Sramana Mitra: Sunglasses is a fairly big category on the Internet. How did you compete with the existing larger players?
Sramana Mitra: How did the business ramp? We are talking 2005?
Angie Stocklin: We purchased the site in early 2006.
Sramana Mitra: You said you quit your job in 2007 which is two years later, right?
Angie Stocklin: Yes.
Sramana Mitra: You said you were already profitable at that point?
Angie Stocklin: Yes. For the first two years, we didn’t take anything out of the business. We pumped everything back in. We got to a point where we were 100% sure that we could support my salary. At that point in time, the business had ramped up enough were every single second of free time was spent working on it. We could support my salary and I needed to work on it more often. We decided that was the time for me to come on board full-time.
Sramana Mitra: How about your husband?
Angie Stocklin: He came on board full-time in 2008.
Sramana Mitra: E-commerce businesses must be relatively simpler to do on weekends while keeping your job. Both affiliate marketing business and e-commerce businesses actually lend themselves well to that mode of doing business as opposed to something where you have to actually talk to customers yourself and sell during the day. It’s a good observation that those are two categories of businesses that were conducive to doing it in this Bootstrapping Using a Pay Check mode.
Angie Stocklin: Yes, absolutely. We did have customer service needs. I would let people leave a message and then I would go out to my car at lunch and give them a call back.
Sramana Mitra: What happened after you came on board full-time? What were some of the major next milestones?
Angie Stocklin: When I came on board full-time, we were ready to acquire or start additional businesses. Our model, at that point in time, was to acquire low-performing businesses or homegrown businesses where the owner didn’t want the business anymore so we can get it at a decent price. We started acquiring businesses and we also ramped up a few businesses from scratch.

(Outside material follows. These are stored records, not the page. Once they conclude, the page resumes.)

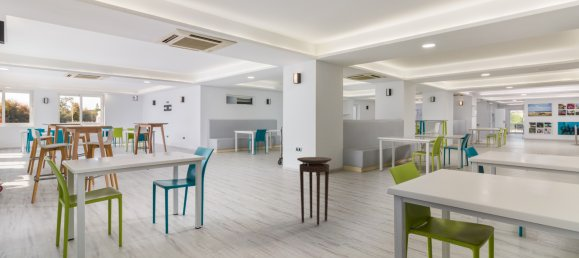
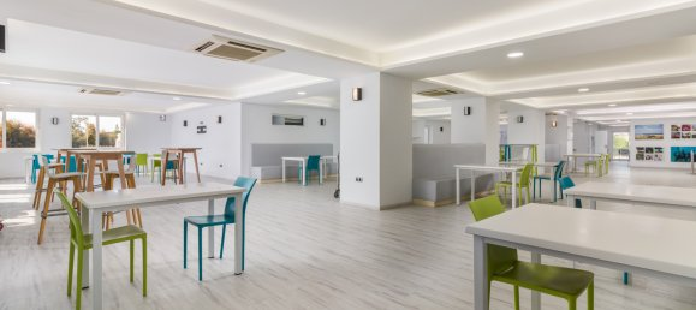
- stool [296,156,333,226]
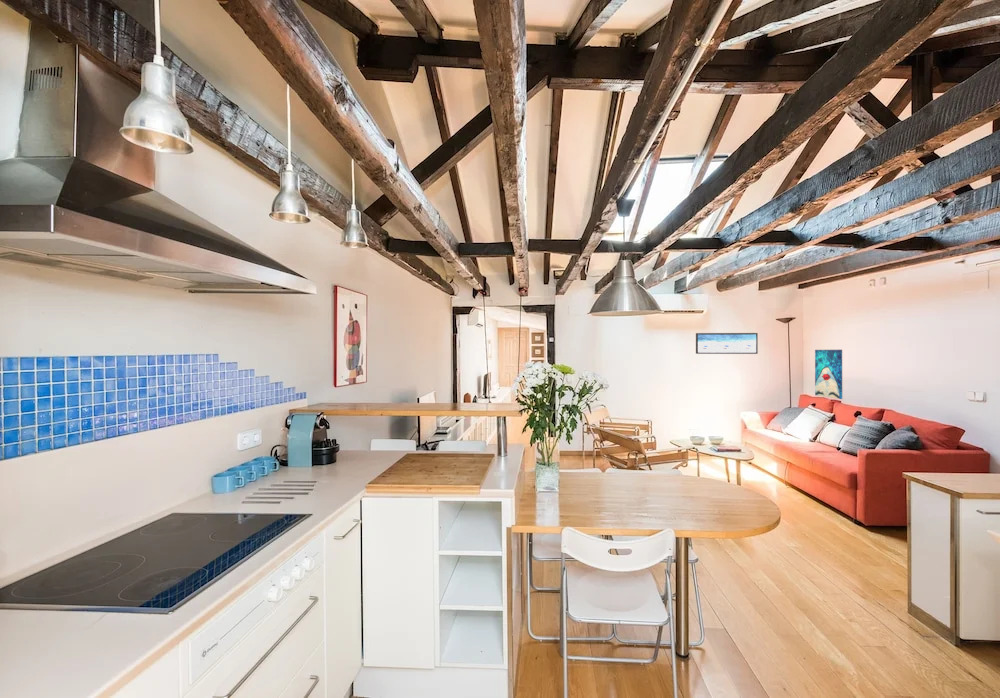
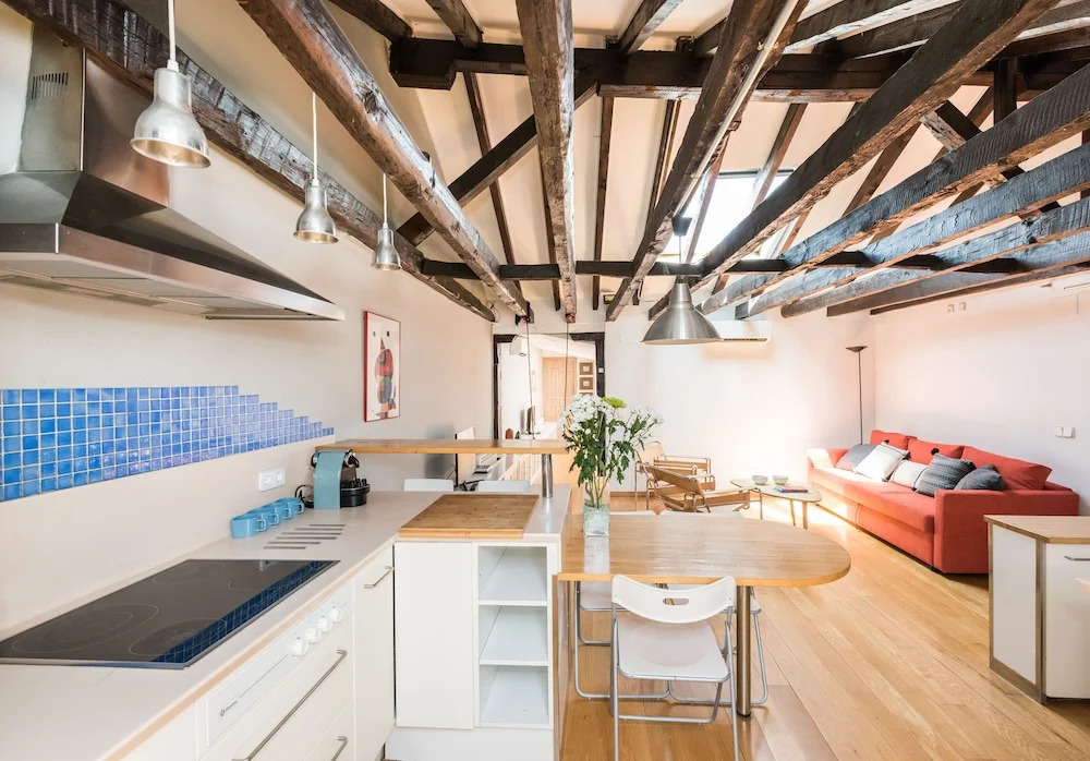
- wall art [814,349,843,400]
- wall art [695,332,759,355]
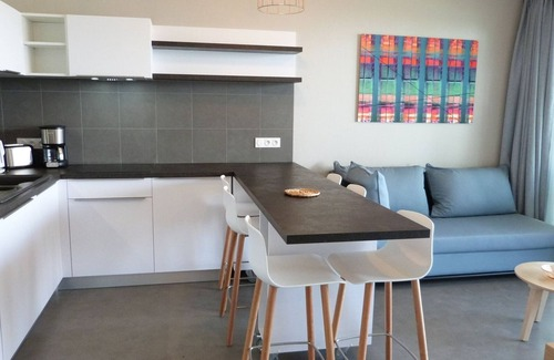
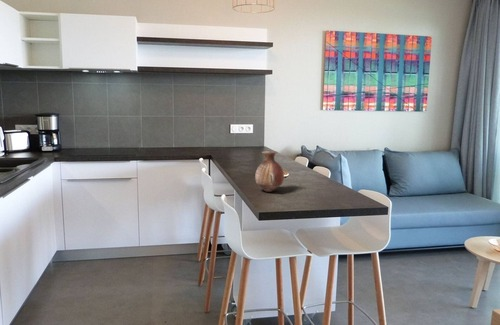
+ vase [254,150,285,193]
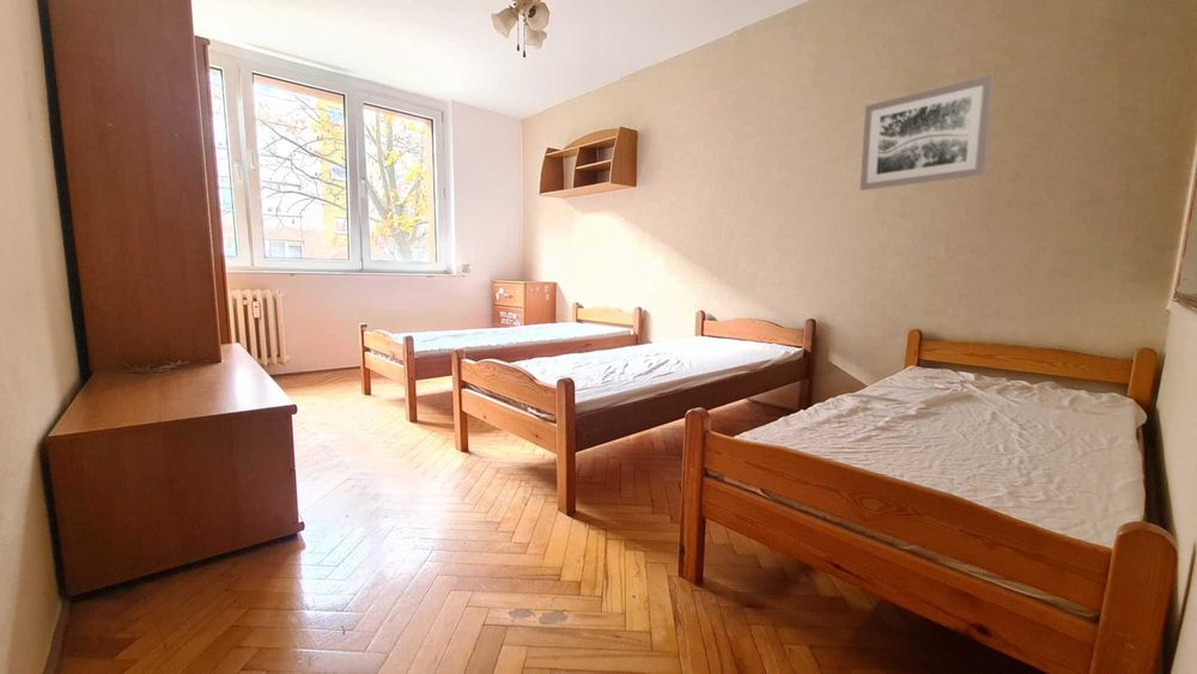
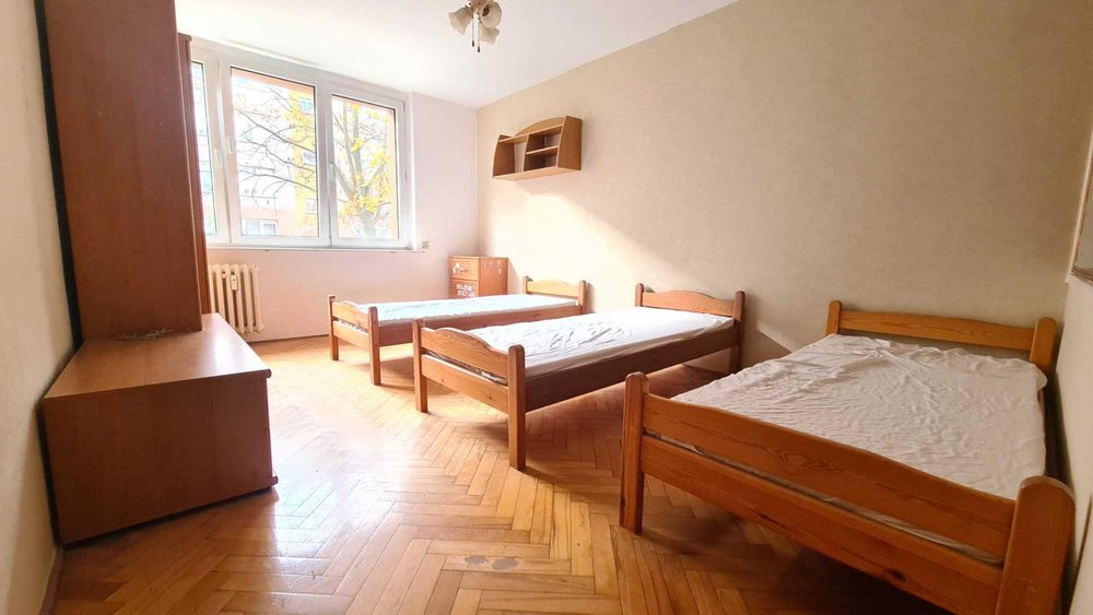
- wall art [859,74,995,192]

We looked at our current product, which was discount sunglasses, and we tried to purchase other brands that had products that were similar to sunglasses either from an accessory standpoint or something that had similar margins. We loved the non-branded space. We launched a reading glasses business in 2008. We sold cloth diapers for a while.
Sramana Mitra: You sold what?
Angie Stocklin: Cloth diapers. We were new entrepreneurs at that time. In 2007, diapers.com had just gotten funded. We got really interested in the model but then decided that cloth diapers were actually more interesting. It turns out we were wrong. The margins are terrible. We held on to that business for a couple of years and then sold it along the way. That was our plan—buy underperforming businesses for a good price, pay ourselves back, and then get them to a point where they could grow or divest them.